Don't know, but I think it's photoshopped. Look closely, nice stretch marks!


----------



## headless chicken (Apr 28, 2003)

See what happends when you go on a McDonald diet for more then 1 month!


----------



## redace1960 (Apr 1, 2005)

lordy lordy, its the cirrhosis of the liver poster boy.


----------



## kerryclan (Mar 13, 2005)

^^  

LOL. Yeah, he looks like a serious beer boy!

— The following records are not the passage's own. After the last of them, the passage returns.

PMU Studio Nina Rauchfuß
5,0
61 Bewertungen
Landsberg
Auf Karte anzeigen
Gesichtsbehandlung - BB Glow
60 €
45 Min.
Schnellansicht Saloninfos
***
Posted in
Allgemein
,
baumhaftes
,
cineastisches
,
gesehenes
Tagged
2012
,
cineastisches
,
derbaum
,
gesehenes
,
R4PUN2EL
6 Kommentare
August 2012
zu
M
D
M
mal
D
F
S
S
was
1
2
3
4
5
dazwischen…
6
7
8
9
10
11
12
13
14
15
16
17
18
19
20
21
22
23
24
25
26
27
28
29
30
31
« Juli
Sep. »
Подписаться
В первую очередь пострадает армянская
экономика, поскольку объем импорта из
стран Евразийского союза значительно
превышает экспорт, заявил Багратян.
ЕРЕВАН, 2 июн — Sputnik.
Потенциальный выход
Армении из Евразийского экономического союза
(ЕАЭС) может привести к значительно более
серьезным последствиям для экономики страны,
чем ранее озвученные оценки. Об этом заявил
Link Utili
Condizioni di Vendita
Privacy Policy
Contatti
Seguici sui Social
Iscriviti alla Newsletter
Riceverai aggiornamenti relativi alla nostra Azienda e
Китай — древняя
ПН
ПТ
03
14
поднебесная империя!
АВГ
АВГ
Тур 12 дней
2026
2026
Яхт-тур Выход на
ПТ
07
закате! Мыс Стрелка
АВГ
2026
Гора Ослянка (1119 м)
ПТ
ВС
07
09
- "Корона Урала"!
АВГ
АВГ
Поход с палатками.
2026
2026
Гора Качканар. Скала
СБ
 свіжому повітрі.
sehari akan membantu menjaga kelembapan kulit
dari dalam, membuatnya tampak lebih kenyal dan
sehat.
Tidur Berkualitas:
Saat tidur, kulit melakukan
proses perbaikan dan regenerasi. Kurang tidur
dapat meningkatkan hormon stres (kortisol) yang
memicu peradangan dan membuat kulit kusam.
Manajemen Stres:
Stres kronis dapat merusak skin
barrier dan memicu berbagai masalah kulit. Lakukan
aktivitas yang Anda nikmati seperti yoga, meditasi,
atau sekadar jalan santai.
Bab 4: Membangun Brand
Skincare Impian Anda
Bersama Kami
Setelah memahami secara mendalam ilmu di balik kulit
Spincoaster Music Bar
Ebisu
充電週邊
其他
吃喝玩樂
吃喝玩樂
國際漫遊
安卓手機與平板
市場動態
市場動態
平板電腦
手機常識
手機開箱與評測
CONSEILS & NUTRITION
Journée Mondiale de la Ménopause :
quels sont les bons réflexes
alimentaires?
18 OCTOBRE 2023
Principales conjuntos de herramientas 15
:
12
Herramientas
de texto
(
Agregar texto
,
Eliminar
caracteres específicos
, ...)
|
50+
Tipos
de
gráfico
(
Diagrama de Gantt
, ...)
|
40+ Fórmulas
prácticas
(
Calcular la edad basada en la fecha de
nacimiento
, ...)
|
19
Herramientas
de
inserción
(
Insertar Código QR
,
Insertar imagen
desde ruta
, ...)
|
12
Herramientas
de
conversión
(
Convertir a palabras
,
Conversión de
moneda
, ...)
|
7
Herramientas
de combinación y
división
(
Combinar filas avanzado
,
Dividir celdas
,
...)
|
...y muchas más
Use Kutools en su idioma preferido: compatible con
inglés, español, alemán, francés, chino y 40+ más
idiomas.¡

Also looks like a duck when the skin is blown out for Peking.


----------



## dano1 (Oct 23, 2003)

hey, where'd you find my pic....


----------



## mezzaluna (Aug 29, 2000)

Kuan, I think you're right: it's seriously foreshortened!


----------



## katbalou (Nov 21, 2001)

kuan, 
change the face a little and you have a picture of 2 of my brother-in-laws!!
but.... they claim they are not overweight at all!! i guess they are undertall.
kat


----------



## faith leche (May 20, 2005)

lol some woman would find that sexy...you know, if you labotimized them, pumped them full of heroin, and removed their eye balls.lol


----------



## harpua (May 4, 2005)

He's gonna get diabetes, if he doesn't have it already.


----------



## faith leche (May 20, 2005)

his arteries have been squished in to a dimension unlike ours, between space and time.....everytime i look ...i must question this world in which we habitate.


----------



## markv (May 16, 2003)

I was sitting here drinking my morning coffee, perusing Cheftalk, and deciding whether I had the energy/motivation to go for a run.

You just helped me overcome my laziness. :bounce: 

Mark


----------